Objective — Reproduce the items verbatim, from the line with "Rendered at 1500 by 1125 pixels." up to and including the line with "text_box During the".

Given data —

·····

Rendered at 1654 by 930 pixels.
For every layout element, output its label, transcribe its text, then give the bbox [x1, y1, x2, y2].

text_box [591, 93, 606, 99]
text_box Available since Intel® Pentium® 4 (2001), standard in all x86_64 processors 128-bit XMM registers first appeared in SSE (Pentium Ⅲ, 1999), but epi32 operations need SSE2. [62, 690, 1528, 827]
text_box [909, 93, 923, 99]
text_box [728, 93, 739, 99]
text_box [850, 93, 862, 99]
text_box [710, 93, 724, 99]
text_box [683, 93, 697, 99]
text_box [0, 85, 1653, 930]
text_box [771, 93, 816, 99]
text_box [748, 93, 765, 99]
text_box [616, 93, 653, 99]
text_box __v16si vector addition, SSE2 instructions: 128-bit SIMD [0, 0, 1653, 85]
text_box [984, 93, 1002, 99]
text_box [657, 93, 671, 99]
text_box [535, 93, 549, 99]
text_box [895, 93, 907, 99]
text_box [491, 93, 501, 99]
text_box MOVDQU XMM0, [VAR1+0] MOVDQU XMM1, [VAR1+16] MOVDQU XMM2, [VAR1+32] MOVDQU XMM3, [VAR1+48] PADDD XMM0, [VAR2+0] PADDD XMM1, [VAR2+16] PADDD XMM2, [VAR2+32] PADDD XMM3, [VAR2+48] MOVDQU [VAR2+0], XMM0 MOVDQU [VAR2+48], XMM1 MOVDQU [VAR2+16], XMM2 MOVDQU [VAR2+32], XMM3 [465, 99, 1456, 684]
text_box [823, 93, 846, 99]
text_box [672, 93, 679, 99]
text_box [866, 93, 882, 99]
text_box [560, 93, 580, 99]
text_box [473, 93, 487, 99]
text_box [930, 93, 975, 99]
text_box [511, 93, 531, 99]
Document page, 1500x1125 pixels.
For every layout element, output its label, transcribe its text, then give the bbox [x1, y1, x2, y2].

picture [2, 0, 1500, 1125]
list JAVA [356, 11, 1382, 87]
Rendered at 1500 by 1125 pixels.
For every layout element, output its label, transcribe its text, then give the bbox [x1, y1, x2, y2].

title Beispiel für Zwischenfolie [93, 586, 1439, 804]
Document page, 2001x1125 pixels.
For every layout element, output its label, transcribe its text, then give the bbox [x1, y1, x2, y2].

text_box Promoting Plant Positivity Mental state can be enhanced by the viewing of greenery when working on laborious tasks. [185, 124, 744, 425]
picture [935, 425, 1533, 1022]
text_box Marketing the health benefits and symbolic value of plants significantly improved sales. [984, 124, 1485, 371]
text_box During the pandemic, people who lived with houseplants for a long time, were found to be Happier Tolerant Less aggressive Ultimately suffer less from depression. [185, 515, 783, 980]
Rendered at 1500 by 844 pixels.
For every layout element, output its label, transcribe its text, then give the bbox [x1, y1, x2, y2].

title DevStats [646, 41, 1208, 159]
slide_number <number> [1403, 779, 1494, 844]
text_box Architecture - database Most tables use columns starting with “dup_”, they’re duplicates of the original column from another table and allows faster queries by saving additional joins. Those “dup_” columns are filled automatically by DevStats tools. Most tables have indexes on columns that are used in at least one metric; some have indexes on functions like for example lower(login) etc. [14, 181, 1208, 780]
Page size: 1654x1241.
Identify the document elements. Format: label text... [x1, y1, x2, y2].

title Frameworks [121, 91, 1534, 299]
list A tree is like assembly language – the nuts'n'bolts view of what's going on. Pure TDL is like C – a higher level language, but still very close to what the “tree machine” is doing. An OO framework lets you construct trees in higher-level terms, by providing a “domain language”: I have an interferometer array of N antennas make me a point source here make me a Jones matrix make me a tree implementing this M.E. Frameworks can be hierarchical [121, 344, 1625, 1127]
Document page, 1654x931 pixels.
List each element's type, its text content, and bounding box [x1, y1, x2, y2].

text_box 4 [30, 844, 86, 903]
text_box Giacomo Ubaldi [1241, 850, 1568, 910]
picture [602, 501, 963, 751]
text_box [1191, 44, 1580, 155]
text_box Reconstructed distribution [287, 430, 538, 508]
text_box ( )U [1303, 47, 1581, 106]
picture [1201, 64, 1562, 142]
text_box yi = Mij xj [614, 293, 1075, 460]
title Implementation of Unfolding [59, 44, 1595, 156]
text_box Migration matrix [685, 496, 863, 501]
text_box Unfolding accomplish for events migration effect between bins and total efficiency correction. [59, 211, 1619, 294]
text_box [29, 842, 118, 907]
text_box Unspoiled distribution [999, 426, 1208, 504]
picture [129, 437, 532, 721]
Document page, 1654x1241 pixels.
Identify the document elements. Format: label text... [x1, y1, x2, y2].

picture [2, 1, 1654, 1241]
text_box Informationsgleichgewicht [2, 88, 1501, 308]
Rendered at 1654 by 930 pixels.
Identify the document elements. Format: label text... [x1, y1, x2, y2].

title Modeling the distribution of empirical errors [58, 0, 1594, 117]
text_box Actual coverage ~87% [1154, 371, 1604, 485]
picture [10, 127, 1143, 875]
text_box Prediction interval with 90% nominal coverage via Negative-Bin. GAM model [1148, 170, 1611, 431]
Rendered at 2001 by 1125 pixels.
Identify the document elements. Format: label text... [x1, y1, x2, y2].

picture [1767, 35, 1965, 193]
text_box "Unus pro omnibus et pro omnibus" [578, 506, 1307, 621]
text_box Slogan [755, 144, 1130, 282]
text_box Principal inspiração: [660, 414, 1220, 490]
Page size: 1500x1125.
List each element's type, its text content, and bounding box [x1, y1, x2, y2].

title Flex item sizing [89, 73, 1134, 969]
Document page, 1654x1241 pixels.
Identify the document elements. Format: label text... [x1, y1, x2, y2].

·····

Final result —
Rendered at 1500 by 1125 pixels.
For every layout element, output its label, transcribe its text, then give the bbox [x1, y1, x2, y2].

title Beispiel für Zwischenfolie [93, 586, 1439, 804]
Document page, 2001x1125 pixels.
For every layout element, output its label, transcribe its text, then give the bbox [x1, y1, x2, y2].

text_box Promoting Plant Positivity Mental state can be enhanced by the viewing of greenery when working on laborious tasks. [185, 124, 744, 425]
picture [935, 425, 1533, 1022]
text_box Marketing the health benefits and symbolic value of plants significantly improved sales. [984, 124, 1485, 371]
text_box During the pandemic, people who lived with houseplants for a long time, were found to be Happier Tolerant Less aggressive Ultimately suffer less from depression. [185, 515, 783, 980]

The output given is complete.